Saved data entries
*-*-*

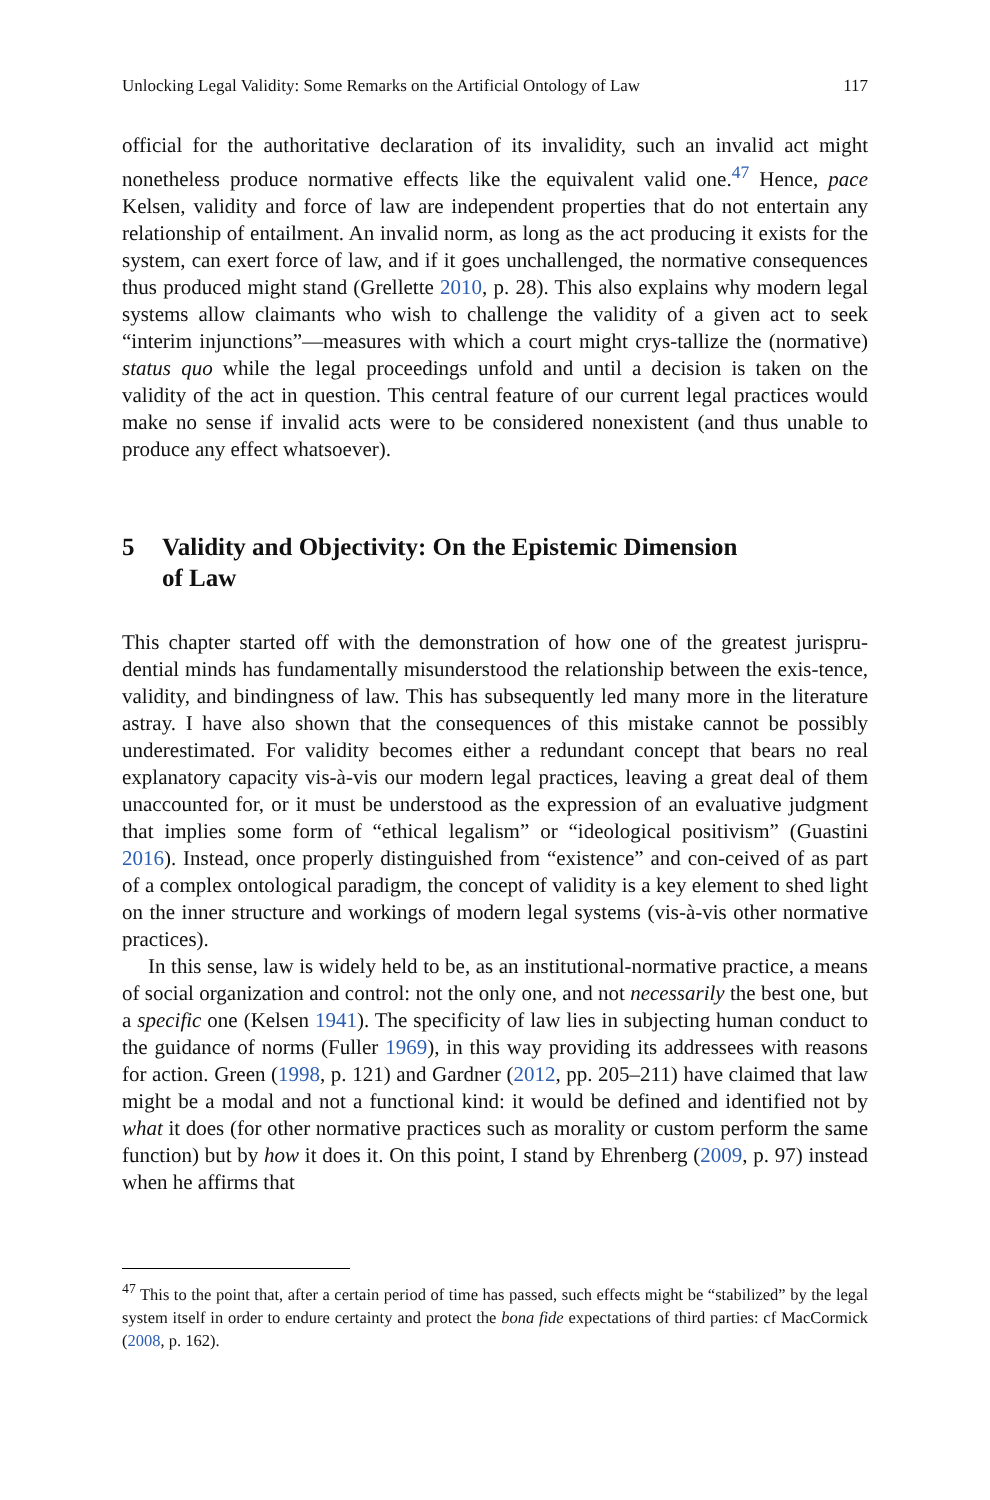Unlocking Legal Validity: Some Remarks on the Artificial Ontology of Law 117
official for the authoritative declaration of its invalidity, such an invalid act might nonetheless produce normative effects like the equivalent valid one.<sup>47</sup> Hence, pace Kelsen, validity and force of law are independent properties that do not entertain any relationship of entailment. An invalid norm, as long as the act producing it exists for the system, can exert force of law, and if it goes unchallenged, the normative consequences thus produced might stand (Grellette 2010, p. 28). This also explains why modern legal systems allow claimants who wish to challenge the validity of a given act to seek “interim injunctions”—measures with which a court might crys-tallize the (normative) status quo while the legal proceedings unfold and until a decision is taken on the validity of the act in question. This central feature of our current legal practices would make no sense if invalid acts were to be considered nonexistent (and thus unable to produce any effect whatsoever).
5 Validity and Objectivity: On the Epistemic Dimension
of Law
This chapter started off with the demonstration of how one of the greatest jurispru-dential minds has fundamentally misunderstood the relationship between the exis-tence, validity, and bindingness of law. This has subsequently led many more in the literature astray. I have also shown that the consequences of this mistake cannot be possibly underestimated. For validity becomes either a redundant concept that bears no real explanatory capacity vis-à-vis our modern legal practices, leaving a great deal of them unaccounted for, or it must be understood as the expression of an evaluative judgment that implies some form of “ethical legalism” or “ideological positivism” (Guastini 2016). Instead, once properly distinguished from “existence” and con-ceived of as part of a complex ontological paradigm, the concept of validity is a key element to shed light on the inner structure and workings of modern legal systems (vis-à-vis other normative practices).
In this sense, law is widely held to be, as an institutional-normative practice, a means of social organization and control: not the only one, and not necessarily the best one, but a specific one (Kelsen 1941). The specificity of law lies in subjecting human conduct to the guidance of norms (Fuller 1969), in this way providing its addressees with reasons for action. Green (1998, p. 121) and Gardner (2012, pp. 205–211) have claimed that law might be a modal and not a functional kind: it would be defined and identified not by what it does (for other normative practices such as morality or custom perform the same function) but by how it does it. On this point, I stand by Ehrenberg (2009, p. 97) instead when he affirms that
<sup>47</sup> This to the point that, after a certain period of time has passed, such effects might be “stabilized” by the legal system itself in order to endure certainty and protect the bona fide expectations of third parties: cf MacCormick (2008, p. 162).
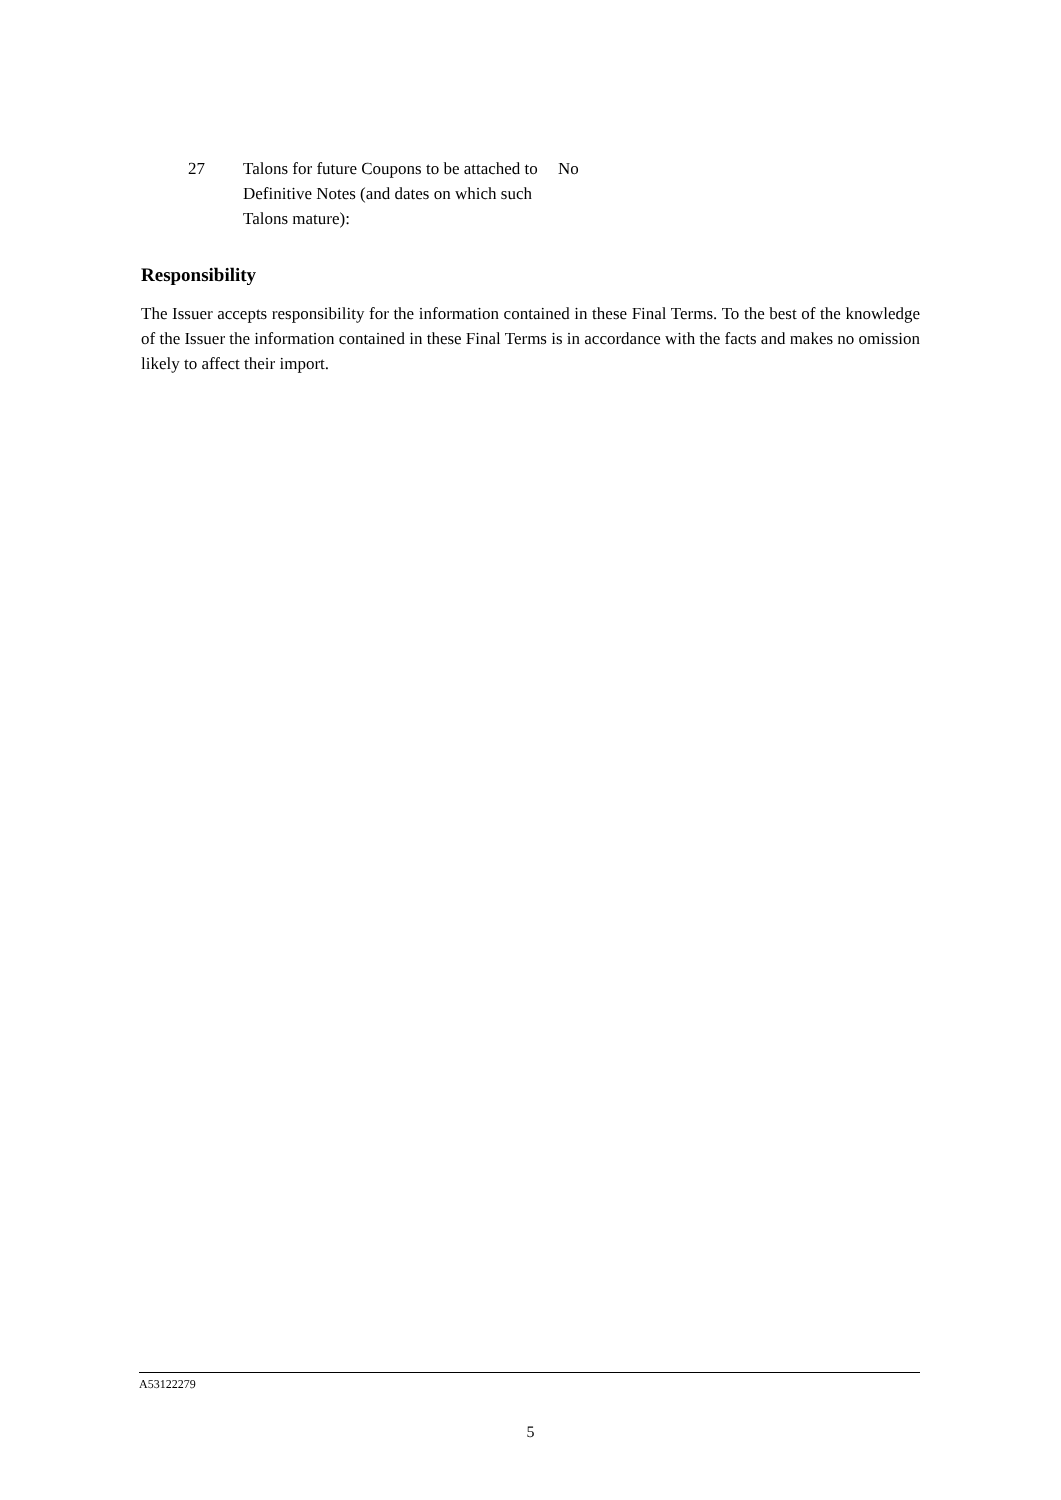27 Talons for future Coupons to be attached to Definitive Notes (and dates on which such Talons mature):
No
Responsibility
The Issuer accepts responsibility for the information contained in these Final Terms. To the best of the knowledge of the Issuer the information contained in these Final Terms is in accordance with the facts and makes no omission likely to affect their import.
A53122279
5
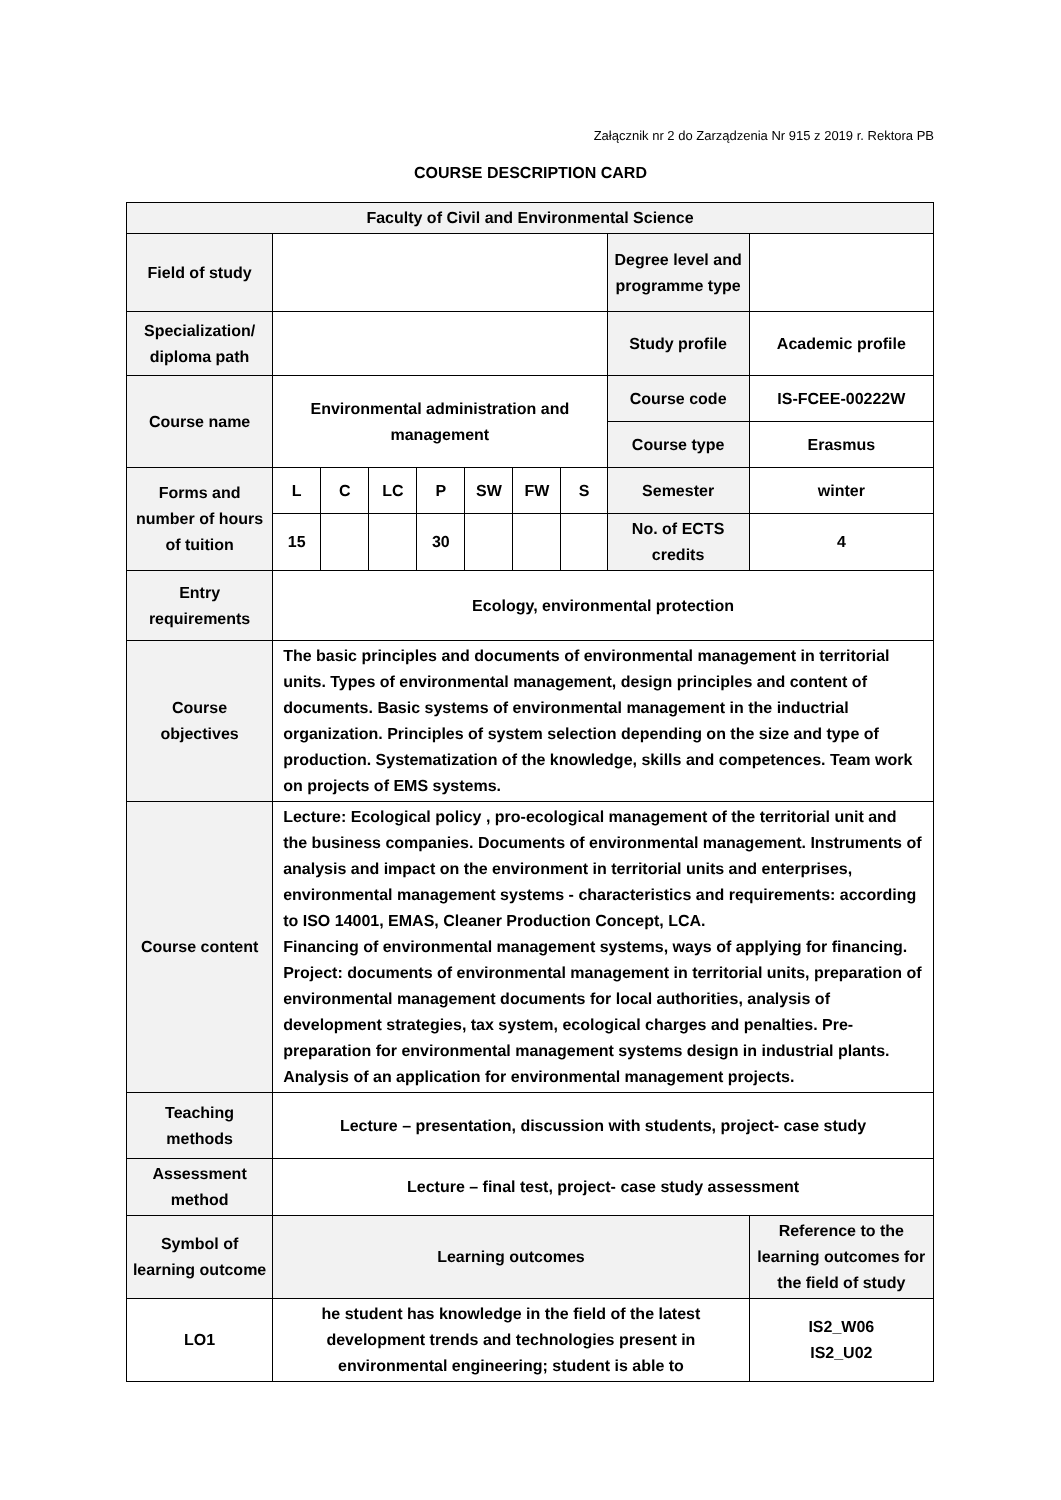Załącznik nr 2 do Zarządzenia Nr 915 z 2019 r. Rektora PB
COURSE DESCRIPTION CARD
| Faculty of Civil and Environmental Science | | | | | | | | | |
| Field of study | | | | | | | | Degree level and programme type | |
| Specialization/ diploma path | | | | | | | | Study profile | Academic profile |
| Course name | Environmental administration and management | | | | | | | Course code | IS-FCEE-00222W |
| | | | | | | | | Course type | Erasmus |
| Forms and number of hours of tuition | L | C | LC | P | SW | FW | S | Semester | winter |
| | 15 | | | 30 | | | | No. of ECTS credits | 4 |
| Entry requirements | Ecology, environmental protection | | | | | | | | |
| Course objectives | The basic principles and documents of environmental management in territorial units. Types of environmental management, design principles and content of documents. Basic systems of environmental management in the inductrial organization. Principles of system selection depending on the size and type of production. Systematization of the knowledge, skills and competences. Team work on projects of EMS systems. | | | | | | | | |
| Course content | Lecture: Ecological policy , pro-ecological management of the territorial unit and the business companies. Documents of environmental management. Instruments of analysis and impact on the environment in territorial units and enterprises, environmental management systems - characteristics and requirements: according to ISO 14001, EMAS, Cleaner Production Concept, LCA. Financing of environmental management systems, ways of applying for financing. Project: documents of environmental management in territorial units, preparation of environmental management documents for local authorities, analysis of development strategies, tax system, ecological charges and penalties. Pre-preparation for environmental management systems design in industrial plants. Analysis of an application for environmental management projects. | | | | | | | | |
| Teaching methods | Lecture – presentation, discussion with students, project- case study | | | | | | | | |
| Assessment method | Lecture – final test, project- case study assessment | | | | | | | | |
| Symbol of learning outcome | Learning outcomes | | | | | | | | Reference to the learning outcomes for the field of study |
| LO1 | he student has knowledge in the field of the latest development trends and technologies present in environmental engineering; student is able to | | | | | | | | IS2_W06 IS2_U02 |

*-*-*

Type the entries above out again exactly, with no pictures.

Unlocking Legal Validity: Some Remarks on the Artificial Ontology of Law 117
official for the authoritative declaration of its invalidity, such an invalid act might nonetheless produce normative effects like the equivalent valid one.<sup>47</sup> Hence, pace Kelsen, validity and force of law are independent properties that do not entertain any relationship of entailment. An invalid norm, as long as the act producing it exists for the system, can exert force of law, and if it goes unchallenged, the normative consequences thus produced might stand (Grellette 2010, p. 28). This also explains why modern legal systems allow claimants who wish to challenge the validity of a given act to seek “interim injunctions”—measures with which a court might crys-tallize the (normative) status quo while the legal proceedings unfold and until a decision is taken on the validity of the act in question. This central feature of our current legal practices would make no sense if invalid acts were to be considered nonexistent (and thus unable to produce any effect whatsoever).
5 Validity and Objectivity: On the Epistemic Dimension
of Law
This chapter started off with the demonstration of how one of the greatest jurispru-dential minds has fundamentally misunderstood the relationship between the exis-tence, validity, and bindingness of law. This has subsequently led many more in the literature astray. I have also shown that the consequences of this mistake cannot be possibly underestimated. For validity becomes either a redundant concept that bears no real explanatory capacity vis-à-vis our modern legal practices, leaving a great deal of them unaccounted for, or it must be understood as the expression of an evaluative judgment that implies some form of “ethical legalism” or “ideological positivism” (Guastini 2016). Instead, once properly distinguished from “existence” and con-ceived of as part of a complex ontological paradigm, the concept of validity is a key element to shed light on the inner structure and workings of modern legal systems (vis-à-vis other normative practices).
In this sense, law is widely held to be, as an institutional-normative practice, a means of social organization and control: not the only one, and not necessarily the best one, but a specific one (Kelsen 1941). The specificity of law lies in subjecting human conduct to the guidance of norms (Fuller 1969), in this way providing its addressees with reasons for action. Green (1998, p. 121) and Gardner (2012, pp. 205–211) have claimed that law might be a modal and not a functional kind: it would be defined and identified not by what it does (for other normative practices such as morality or custom perform the same function) but by how it does it. On this point, I stand by Ehrenberg (2009, p. 97) instead when he affirms that
<sup>47</sup> This to the point that, after a certain period of time has passed, such effects might be “stabilized” by the legal system itself in order to endure certainty and protect the bona fide expectations of third parties: cf MacCormick (2008, p. 162).
27 Talons for future Coupons to be attached to Definitive Notes (and dates on which such Talons mature):
No
Responsibility
The Issuer accepts responsibility for the information contained in these Final Terms. To the best of the knowledge of the Issuer the information contained in these Final Terms is in accordance with the facts and makes no omission likely to affect their import.
A53122279
5
Załącznik nr 2 do Zarządzenia Nr 915 z 2019 r. Rektora PB
COURSE DESCRIPTION CARD
| Faculty of Civil and Environmental Science | | | | | | | | | |
| Field of study | | | | | | | | Degree level and programme type | |
| Specialization/ diploma path | | | | | | | | Study profile | Academic profile |
| Course name | Environmental administration and management | | | | | | | Course code | IS-FCEE-00222W |
| | | | | | | | | Course type | Erasmus |
| Forms and number of hours of tuition | L | C | LC | P | SW | FW | S | Semester | winter |
| | 15 | | | 30 | | | | No. of ECTS credits | 4 |
| Entry requirements | Ecology, environmental protection | | | | | | | | |
| Course objectives | The basic principles and documents of environmental management in territorial units. Types of environmental management, design principles and content of documents. Basic systems of environmental management in the inductrial organization. Principles of system selection depending on the size and type of production. Systematization of the knowledge, skills and competences. Team work on projects of EMS systems. | | | | | | | | |
| Course content | Lecture: Ecological policy , pro-ecological management of the territorial unit and the business companies. Documents of environmental management. Instruments of analysis and impact on the environment in territorial units and enterprises, environmental management systems - characteristics and requirements: according to ISO 14001, EMAS, Cleaner Production Concept, LCA. Financing of environmental management systems, ways of applying for financing. Project: documents of environmental management in territorial units, preparation of environmental management documents for local authorities, analysis of development strategies, tax system, ecological charges and penalties. Pre-preparation for environmental management systems design in industrial plants. Analysis of an application for environmental management projects. | | | | | | | | |
| Teaching methods | Lecture – presentation, discussion with students, project- case study | | | | | | | | |
| Assessment method | Lecture – final test, project- case study assessment | | | | | | | | |
| Symbol of learning outcome | Learning outcomes | | | | | | | | Reference to the learning outcomes for the field of study |
| LO1 | he student has knowledge in the field of the latest development trends and technologies present in environmental engineering; student is able to | | | | | | | | IS2_W06 IS2_U02 |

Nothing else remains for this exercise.